Enrollment at Wilson High School, the city’s largest comprehensive high school, is projected to grow by nearly 10 percent next year, but its budget is expected to shrink.
In what Schools Chancellor Kaya Henderson has dubbed the “year of the high school,’’ many comprehensive schools are poised to get a major boost in funding to provide a more equitable array of academic and extracurricular offerings.
But the proposed $15.6 million budget for Wilson is down more than $300,000 from the current year’s budget. Per pupil spending would drop to $8,307, from $9,276.
“This cut will leave Wilson with insufficient staff to manage almost 1,900 teenagers,” said Council member Mary Cheh (D-Ward 3) in a letter to Henderson. “It will also endanger the school’s continued success and jeopardize its efforts to bridge the achievement gap.”
In the letter, released Tuesday, she noted that the Ward 3 high school serves students from across the city, including 582 who are considered “at risk,” a new city classification that includes students who are in foster care or homeless, receiving welfare benefits or food stamps, or who are performing at least a year behind in high school.
At-risk students are afforded an extra allocation of funding in next year’s budget. This year, the chancellor had discretion in how those funds were spent. For next year, they must be apportioned strictly according to school’s at-risk populations, as spelled out in the law.
Henderson said in an interview this month that the strict allocation of an at-risk fund meant she had to cut in other areas. Wilson benefited in the past from a minimum level of per-pupil funding that was set to help larger schools. Henderson said the base-line funding was put in place because big schools “were getting short-changed.”
Ballou High School’s per-pupil funding is also down in the proposed budget for next year, from $15,696 to $12,958, because of other cuts. A historic “specialty allocation” — worth $947,100 this year — that Ballou received for years was eliminated. The Ward 8 school is also no longer eligible for a stabilization allocation meant to offset a drop in enrollment, cutting another $894,000 that it received this year. Overall, net funding and enrollment projections are up at Ballou, which completed a major renovation this year.
Other smaller comprehensive high schools are seeing major increases in funding. Per-pupil spending at Coolidge High School in Ward 4, for example, would grow from $13,889 to $16,209 for a projected enrollment of 401 students.
The fiscal 2016 budget includes an extra $13 million for the city’s nine comprehensive high schools to provide staffing to offer at least six Advanced Placement courses and 20 elective courses, such as choir and marching band.
Current offerings differ widely by school, depending on enrollment and budgets, and many students have clamored for more activities and nonacademic courses. Wilson, with its booming enrollment, already has one of the city’s largest selections of Advanced Placement courses and electives.

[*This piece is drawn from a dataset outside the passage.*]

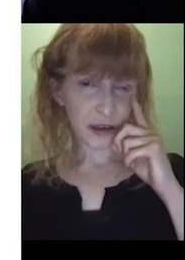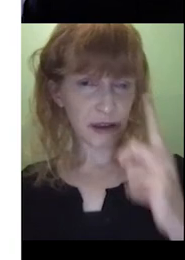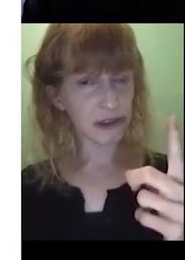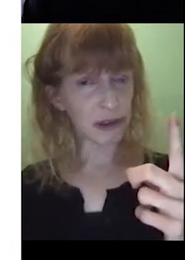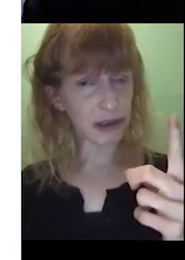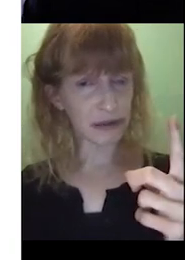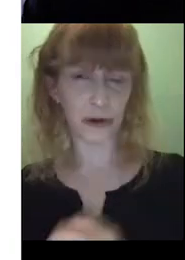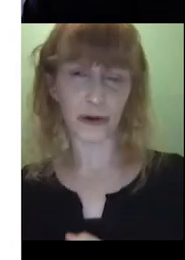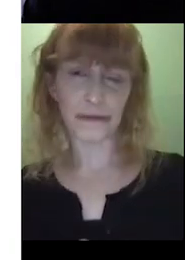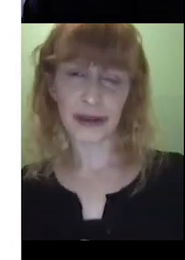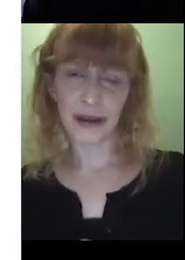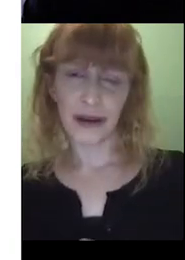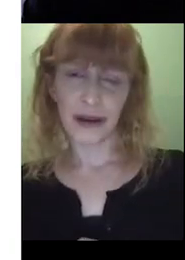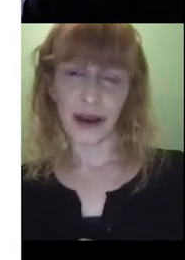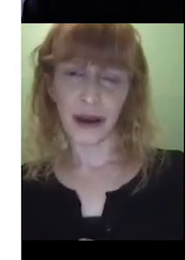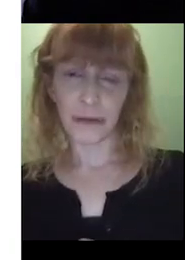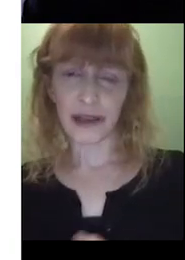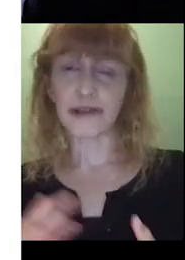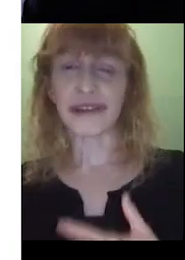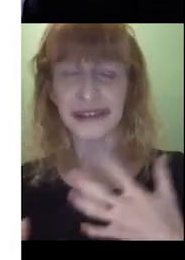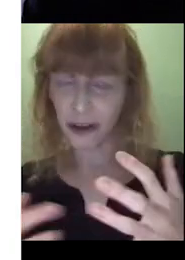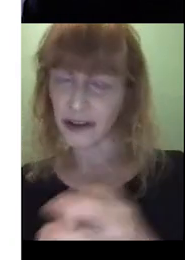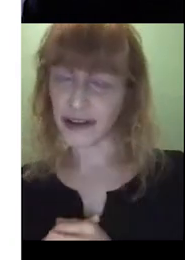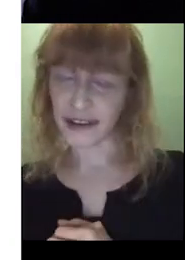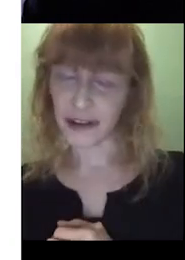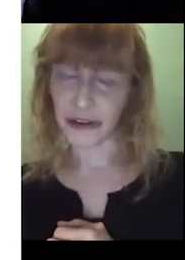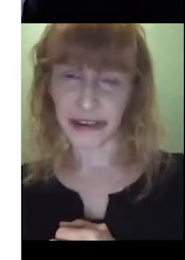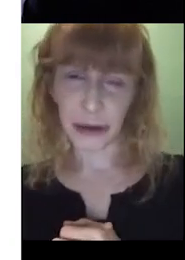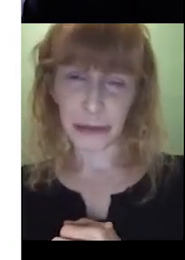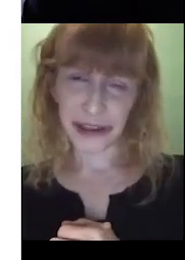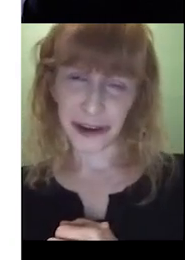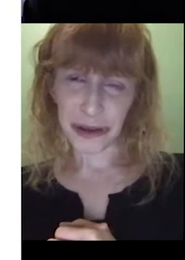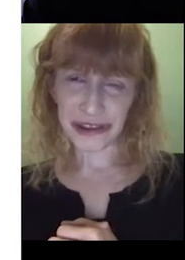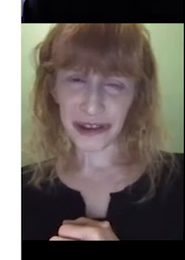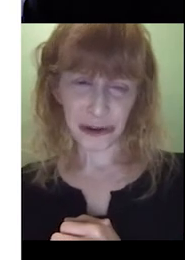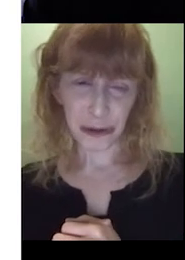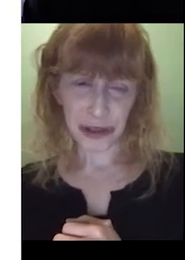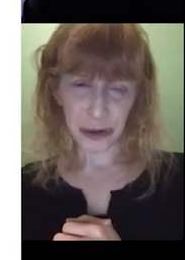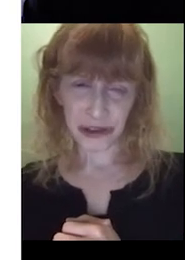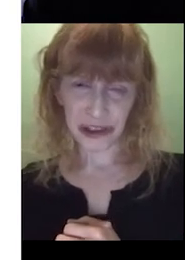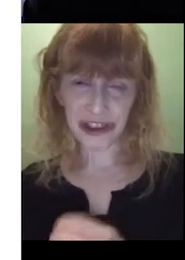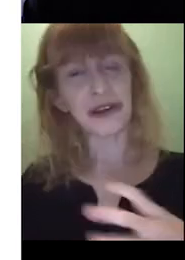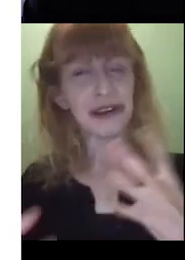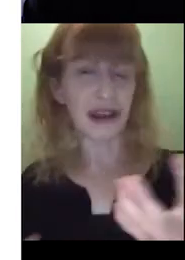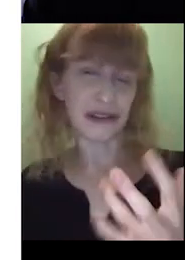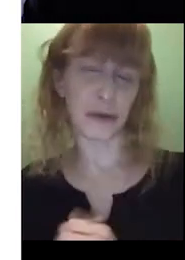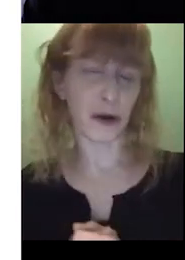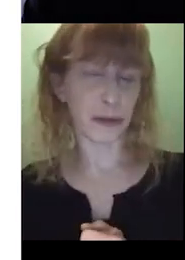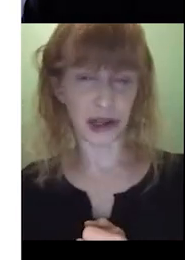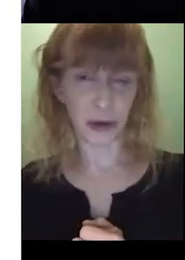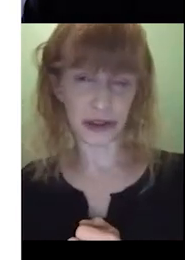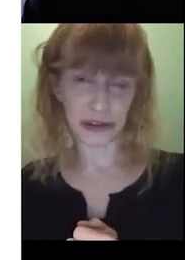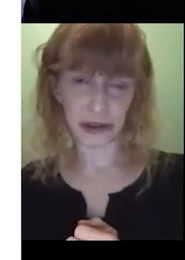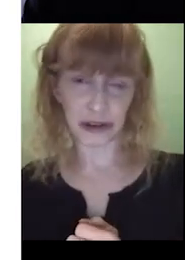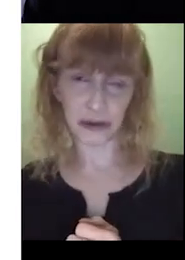think she's looking for? And I did say earlier, you know, thinking about making comments and not too many questions. But I think that's an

Parents at the school are concerned about other effects from budget reductions, including growing class sizes, and diminished capacity to bridge the achievement gap and keep students at the crowded school safe.
“People are really concerned about this,” said Kim Bayliss, president of the school’s Parent Teacher Student Organization. “They are so proud of the school and all the gains that have been made. They want that to continue.”